Para o hospital, imediatamente
A descoberta de câncer no reto havia sido um grande baque para Dona Lulu, hoje com 63 anos. Ciosa da própria saúde, ela fazia exames periódicos no Hospital Pérola Byington – centro de referência em saúde da mulher, localizado na região central da capital paulista. Foi por meio desses exames que descobriu, em 2002, o câncer no útero. Empregada doméstica, contou para a sua patroa, Sônia Neves Pega, que estava com a doença. Voluntária no IECIM, Sônia a encaminhou para atendimento no centro espírita, onde o Dr. Napoleão disse que iria tratar Dona Lulu, mas que o seu caso era de hospital “imediatamente”. Sônia mais uma vez intercedeu e encaminhou a paciente para tratamento no A. C. Camargo.

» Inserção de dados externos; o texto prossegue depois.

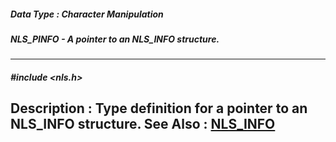 ##### Data Type : Character Manipulation
##### NLS_PINFO - A pointer to an NLS_INFO structure.
---
##### #include <nls.h>
**Description :**
Type definition for a pointer to an NLS_INFO structure.
**See Also :**
[NLS_INFO](D:/md_files/NLS_INFO.md)
---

“O Dr. Pablo, ginecologista que me atendeu na época, falou que era preciso retirar uma parte do útero, mas eu disse logo: ‘Pode tirar tudo, não preciso mais disso’”, lembra a decidida paciente, que teve uma única filha, Sueli, morta em 2003, quanto tinha 35 anos, vítima de acidente de moto. Hoje, Dona Lulu mora com os dois netos e um bisneto, Cauã, em Guaianazes, zona leste de São Paulo.
Sangue
O que tirou mesmo o sono dessa cearense de Brejo do Santo foi a descoberta de câncer no reto. “Eu estava tão tranqüila depois de ter me curado do câncer no útero, que nem me lembrava mais de hospital”, diz Dona Lulu, que então relaxou nos exames de rotina. O sangramento que passou a verificar na evacuação foi interpretado como consequência do ressecamento das fezes, ao que não deu muita importância. “Mas o pessoal do (hospital) A. C. Camargo me ligou, dizendo que eu precisava voltar a fazer os meus exames de rotina, que é comum em ex-pacientes com câncer”, lembra. Foi quando Dona Lulu comentou sobre as fezes no sangue e passou por consulta com um urologista. Depois de fazer o exame de biópsia, foi constatado câncer no reto.

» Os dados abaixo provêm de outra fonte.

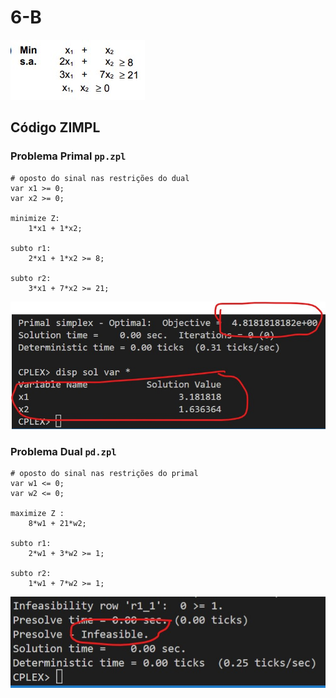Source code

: # 6-B

![image](resources/ex.jpg)

## Código ZIMPL

### Problema Primal `pp.zpl`

    # oposto do sinal nas restrições do dual
    var x1 >= 0;
    var x2 >= 0;

    minimize Z:
        1*x1 + 1*x2;

    subto r1:
        2*x1 + 1*x2 >= 8;

    subto r2:
        3*x1 + 7*x2 >= 21;

![image](resources/sol-pp.jpg)

### Problema Dual `pd.zpl`

    # oposto do sinal nas restrições do primal
    var w1 <= 0;
    var w2 <= 0;

    maximize Z :
        8*w1 + 21*w2;

    subto r1:
        2*w1 + 3*w2 >= 1;

    subto r2:
        1*w1 + 7*w2 >= 1;

![image](resources/sol-pd.jpg)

“Eu fiquei desesperada, porque desde o começo soube que era uma cirurgia arriscada”, conta. Como o câncer já estava avançado, era preciso tirar todo o intestino fora e cortar o equivalente a um palmo, diz Dona Lulu. Daí a necessidade de usar a tal “bolsinha” por pelo menos um ano, para permitir a cicatrização do reto. Em sessão no IECIM, mais uma vez ela foi orientada a buscar tratamento com os médicos da Terra, ao mesmo tempo em que seria atendida espiritualmente.
Caso para a faculdade
Com o resultado surpreendente da operação, Dona Lulu se tornou alvo da curiosidade científica. Quando ela estava internada, os médicos passavam com estudantes residentes de Medicina pelo seu quarto, comentando o caso. O próprio Hospital A. C. Camargo pediu autorização à Dona Lulu para usar o seu caso como referência no estudo do câncer de reto. “Pode usar, nem quero lembrar que isso existiu”, disse.

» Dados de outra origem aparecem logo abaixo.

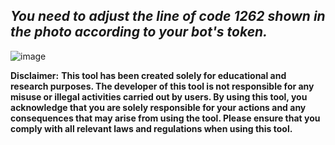 ## *You need to adjust the line of code 1262 shown in the photo according to your bot's token.*


![image](https://github.com/user-attachments/assets/9cfd97e7-417e-4b14-a3c3-fc48095878f3)


**Disclaimer:**
**This tool has been created solely for educational and research purposes. The developer of this tool is not responsible for any misuse or illegal activities carried out by users. By using this tool, you acknowledge that you are solely responsible for your actions and any consequences that may arise from using the tool. Please ensure that you comply with all relevant laws and regulations when using this tool.**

Há cerca de seis meses, novo susto para Dona Lulu: uma hérnia inguinal, formada na parede abdominal, na região da virilha. Mais uma vez, exames de rotina no A. C. Camargo detectaram o problema. O clínico geral que a atendeu, Dr. Alex, foi taxativo: era preciso operar, porque havia casos de hérnia que poderiam levar a óbito. “Mas eu pus na minha cabeça que não iria para a mesa de cirurgia de novo, três operações jamais!”, lembra Dona Lulu. Voltou a se tratar no IECIM. Depois de quatro semanas de atendimento no centro, percebeu que a hérnia havia desaparecido. Realizou novo exame para constatar e nenhum problema foi verificado.  Fez questão de voltar ao médico do A. C. Camargo, que claramente duvidou do diagnóstico. “A senhora já passou por cirurgia?”, questionou o clínico geral, ao que Dona Lulu respondeu negativamente. “Ué, tinha uma hérnia aqui e agora não tem mais!”, comentou Dr. Alex, incrédulo. Simples e direta, Dona Lulu apenas respondeu: “Eu creio em Jesus!”.